Daß die Palästinenser über das völkerrechtlich verankerte Recht verfügen, sich gegen Okkupation und Annexion zu wehren, gehört ebenso zu den Tabus deutscher Berichterstattung wie der antidemokratische Umgang, den USA und EU mit den Palästinensern pflegen, indem sie ihre Wahlentscheidung mit einem Boykott des Wahlsiegers quittiert und den Wahlverlierer bis hin zum versuchten Sturz der gewählten Regierung unterstützt haben. Völlig undenkbar wäre, daß ein Vertreter der Hamas in der ARD die Sicht der Angegriffenen erläuterte. Was eine so renommierte Tageszeitung wie der britische Guardian bei aller Vorsicht im Umgang mit Israel zuläßt, ist für deutsche Medien trotz ihres Grundsatzes auf diskriminierungsfreie und ausgeglichene Berichterstattung tabu.

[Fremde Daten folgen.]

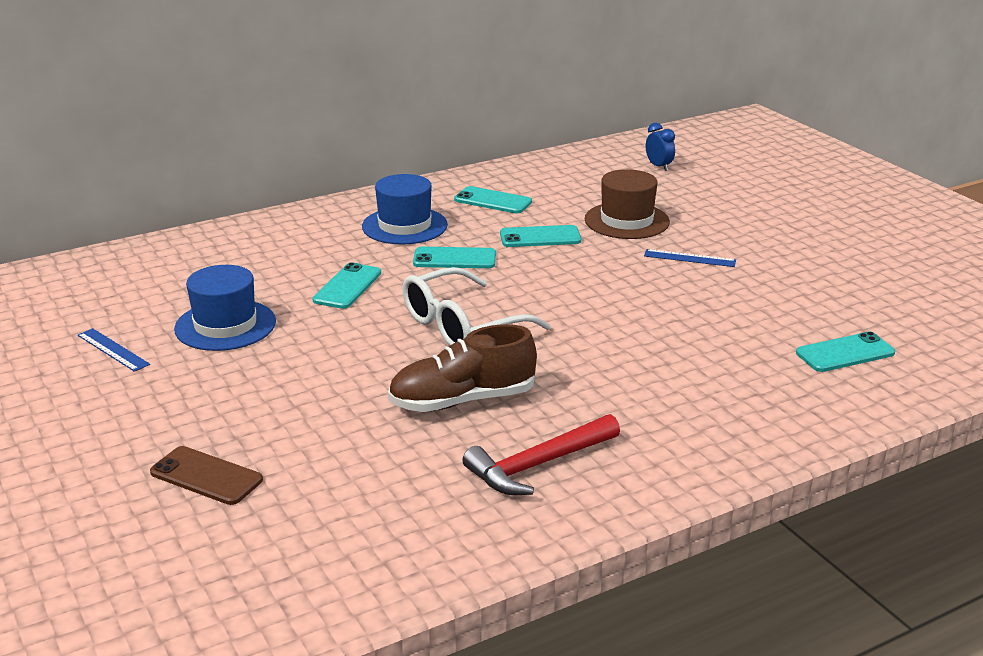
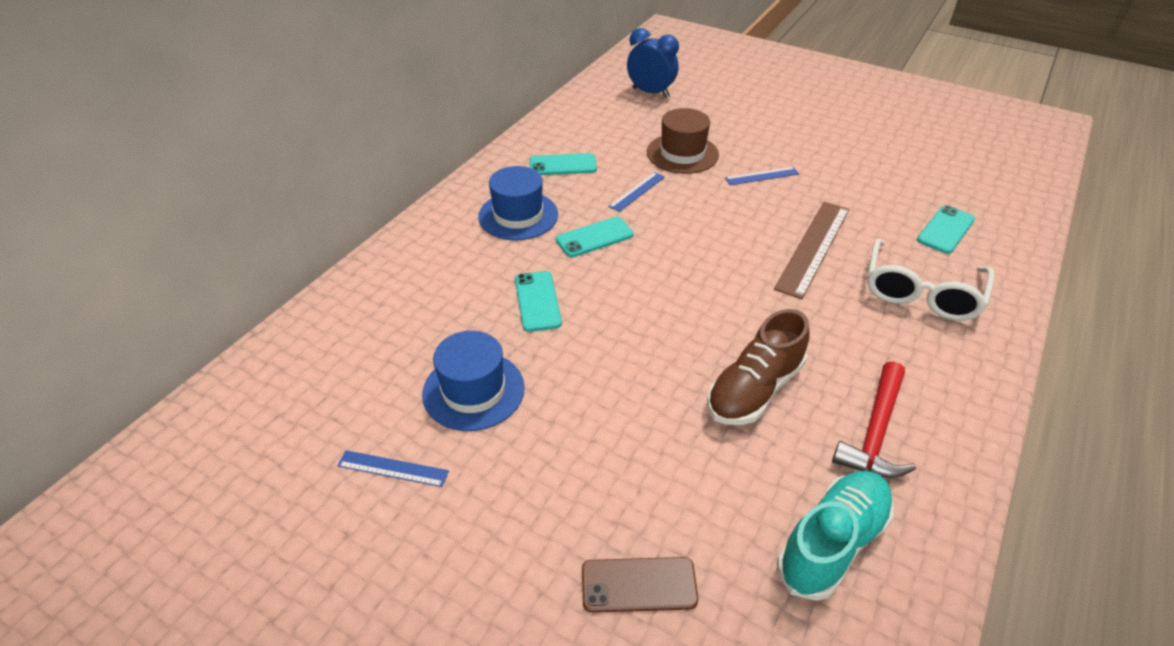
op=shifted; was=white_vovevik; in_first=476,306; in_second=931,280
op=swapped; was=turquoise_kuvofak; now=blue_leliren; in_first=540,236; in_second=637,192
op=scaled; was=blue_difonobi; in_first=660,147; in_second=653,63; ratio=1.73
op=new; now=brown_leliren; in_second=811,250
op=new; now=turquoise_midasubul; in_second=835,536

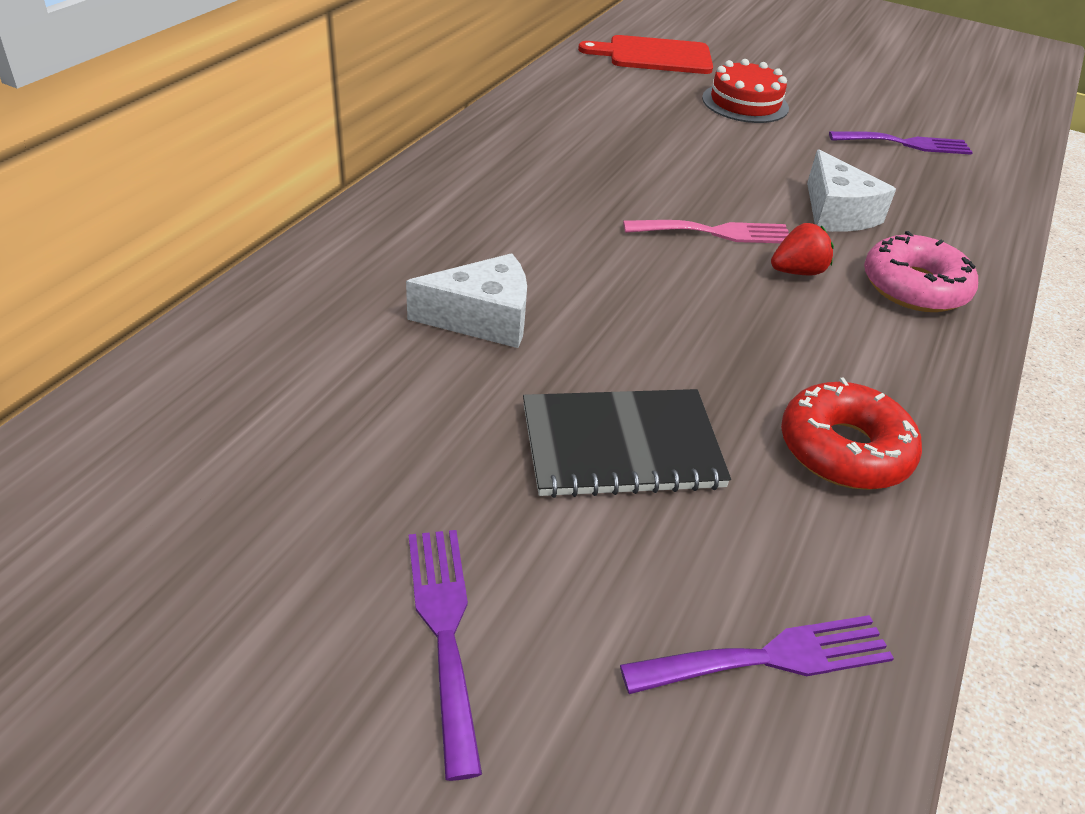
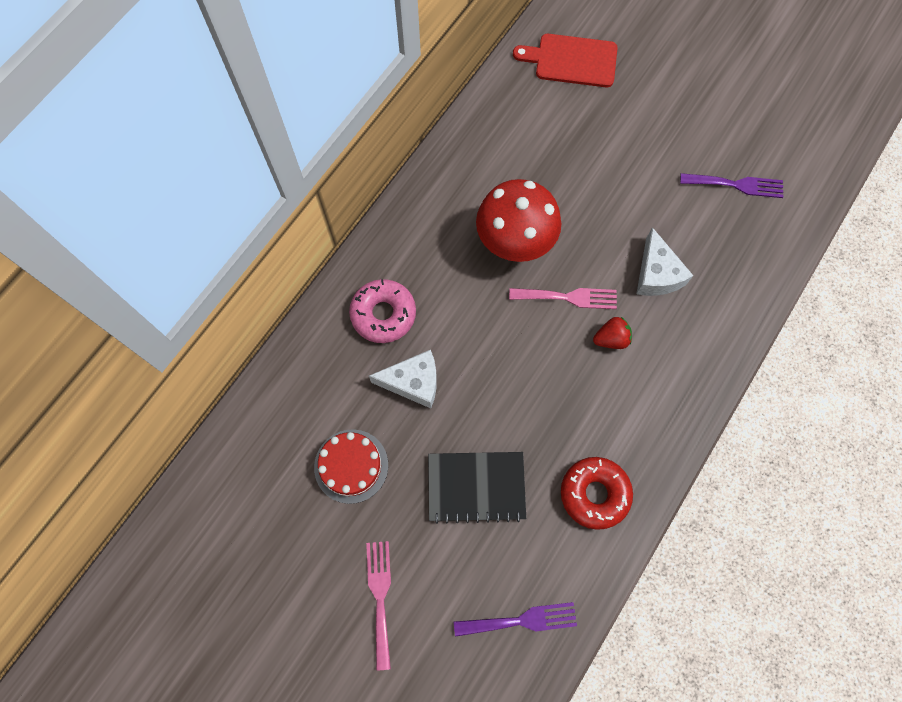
op=repainted; was=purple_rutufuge; now=pink_rutufuge; in_first=445,655; in_second=378,605
op=shifted; was=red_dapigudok; in_first=745,91; in_second=351,466
op=shifted; was=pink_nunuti; in_first=921,271; in_second=382,311
op=new; now=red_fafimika; in_second=518,220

Ständig wird behauptet, der Krieg richte sich gegen die Hamas und nicht die Bevölkerung, zu der die Mitglieder dieser Organisation im übrigen gehören. Gleichzeitig wird dem Feind Israels die Stimme genommen, so daß seine Vernichtung nach Art der Schädlingsbekämpfung erfolgen kann. Indem man sich der Sprachregelung Israels anschließt, bei der Hamas und alle mit ihr kooperierenden Palästinenser handle es sich um Terroristen, erklärt man die Angegriffenen de facto zu Unpersonen, die, wie im Terrorkrieg üblich, durch keine völkerrechtliche Konvention geschützt sind. Während Israel sich nur verteidigt, begeht die Hamas von Haß und Vernichtungsabsichten getriebene Anschläge auf die israelische Bevölkerung - diese irreführende Lesart klammert das Elend der Palästinenser in seiner historischen und juridischen Dimension aus, als ob es sich nicht um Menschen handelte.

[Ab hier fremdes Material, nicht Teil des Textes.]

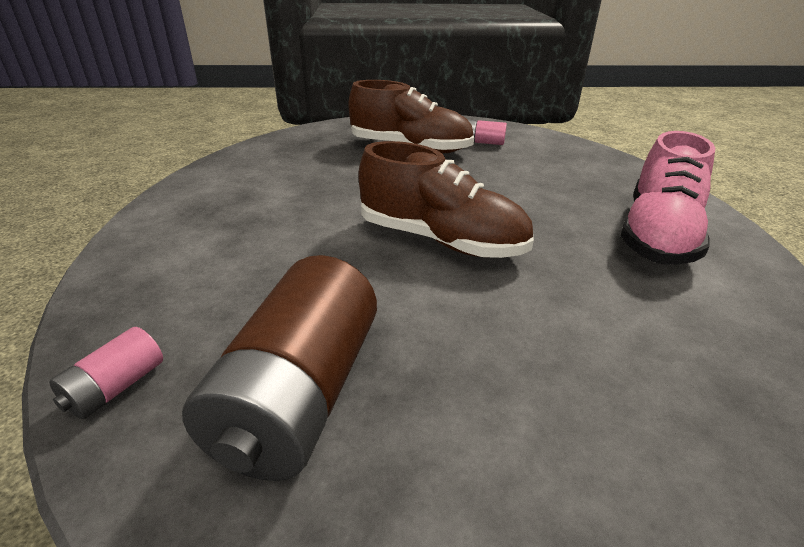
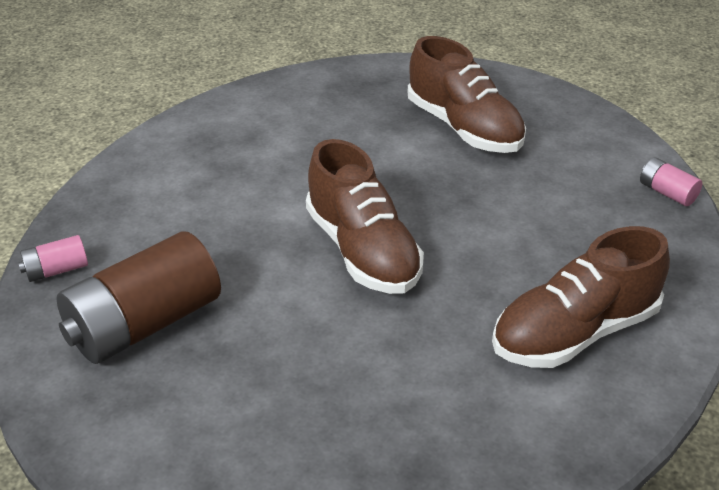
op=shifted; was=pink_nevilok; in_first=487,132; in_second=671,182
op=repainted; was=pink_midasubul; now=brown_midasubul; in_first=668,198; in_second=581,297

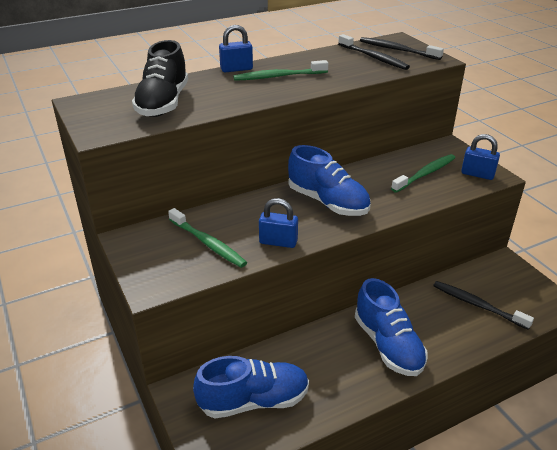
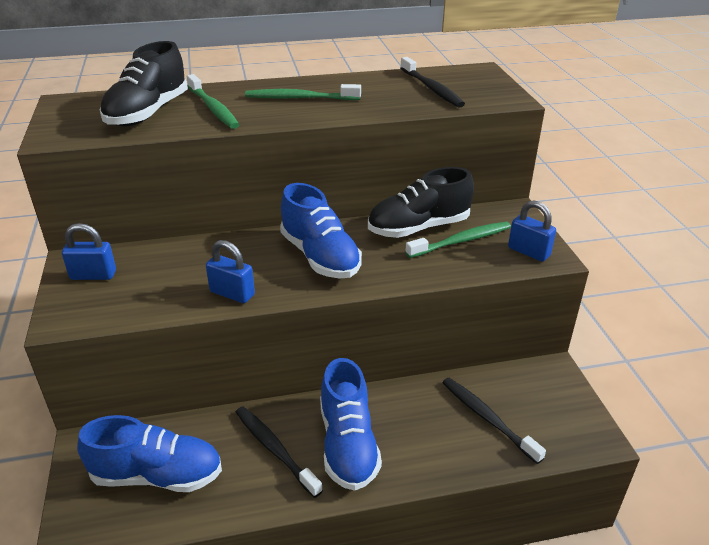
op=shifted; was=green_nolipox; in_first=207,238; in_second=213,101
op=shifted; was=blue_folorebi; in_first=236,49; in_second=89,251
op=shifted; was=black_nolipox; in_first=402,48; in_second=279,452
op=new; now=black_midasubul; in_second=421,202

Wenn diese und andere Widersprüche in einer demokratisch ausgewogenen Runde auf den Tisch kämen, dann droht mehr ins Rutschen zu kommen als die übliche Propagandaschlagseite. So käme eine grundsätzliche Diskussion zu diesem Thema nicht an der Frage vorbei, wie sich die aus der Judenvernichtung durch den NS-Staat hervorgehende Verpflichtung mit dem Eintreten für eine Regierung verträgt, die die nach der Katastrophe des Zweiten Weltkriegs gefaßten Grundsätze des Menschen- und Völkerrechts mit den Füßen tritt. Hätte die gegen Krieg und Besatzungspolitik protestierende Opposition innerhalb Israels nicht viel mehr Unterstützung seitens der Bundesrepublik verdient als die den globalhegemonialen Plänen Washingtons verpflichtete Regierung? Inwiefern lassen sich die bündnispolitischen Leitlinien der Bundesregierung mit dem Gründungskonsens der BRD wie DDR verbinden, dem Faschismus niemals wieder einen Fußbreit Raum zu geben?

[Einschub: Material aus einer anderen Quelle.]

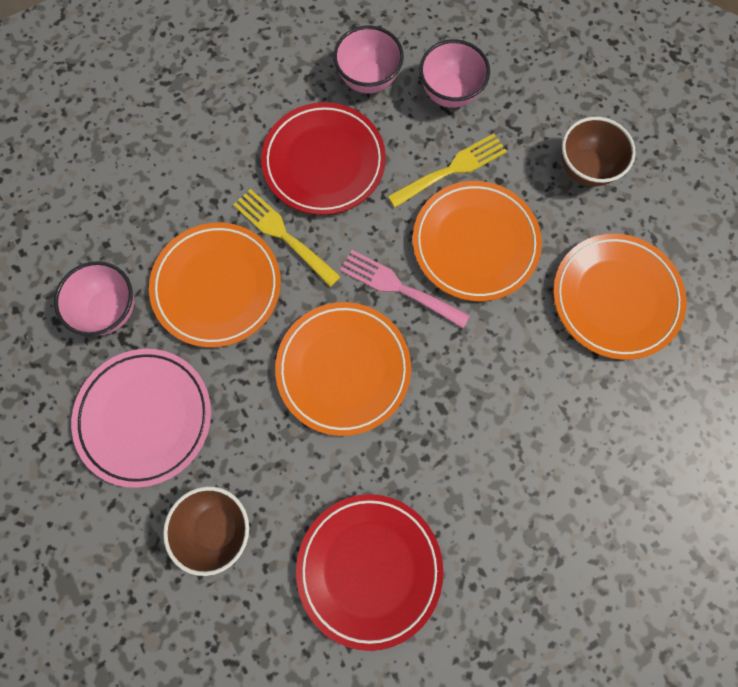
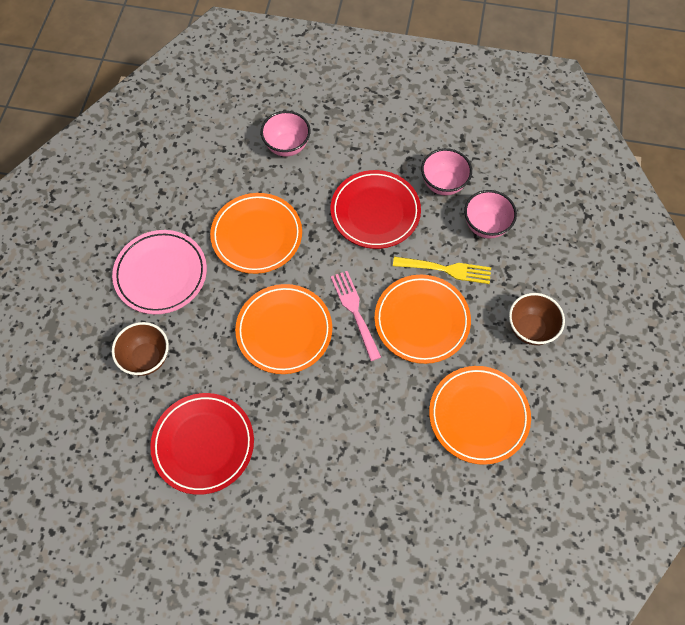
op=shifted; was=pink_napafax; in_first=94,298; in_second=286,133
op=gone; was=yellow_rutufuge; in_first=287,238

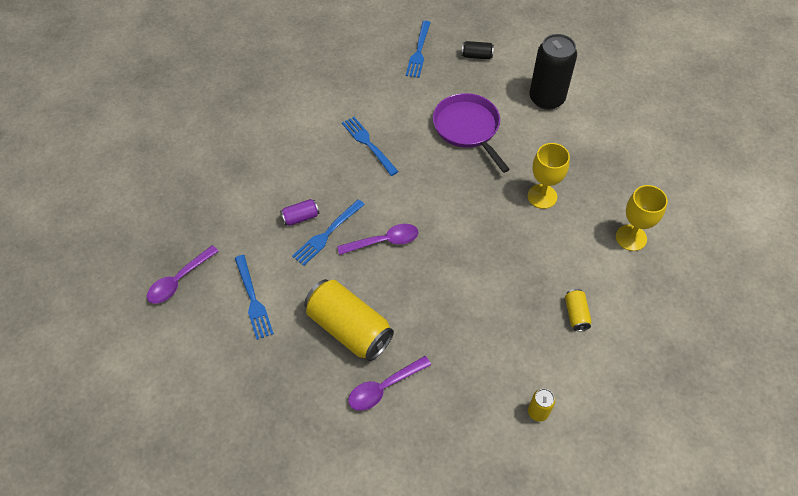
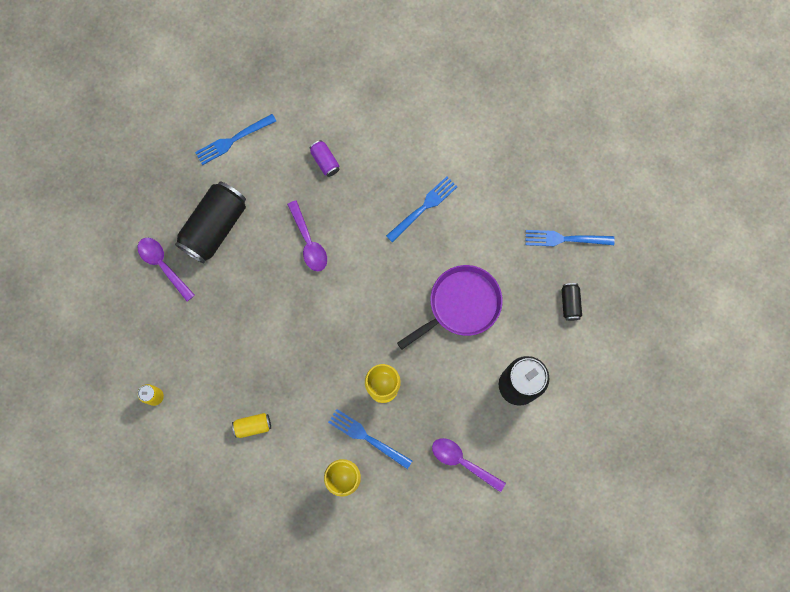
op=shifted; was=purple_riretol; in_first=183,274; in_second=469,465
op=shifted; was=blue_rutufuge; in_first=328,232; in_second=370,439
op=repainted; was=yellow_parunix; now=black_parunix; in_first=349,320; in_second=210,222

Wenn aus dem Konglomerat dieser Fragen einmal ein Faden hervorsteht und an ihm gezogen wird, dann könnte sich das ganze Knäuel lösen und die Forderung nach einem außenpolitischen Paradigmenwechsel laut werden lassen. Aus diesem Grund werden relevante politische Fragen in der Bundesrepublik mit autoritären und doktrinären Mitteln in Wahrheiten transformiert, die jedes ergebnisoffene Fragen unterbinden. Das Beispiel Gaza eignet sich besonders gut dafür, dieses Klima der dogmatischen Voreingenommenheit zu analysieren, weil die dabei an die Oberfläche tretenden Unvereinbarkeiten von besonders eklatanter Art sind. Dies kann man zum Anlaß nehmen, sich von der systematischen Verblendung freizumachen und mit der Formierung einer Gegenöffentlichkeit die Belastbarkeit der systemischen Grenzen auszuforschen.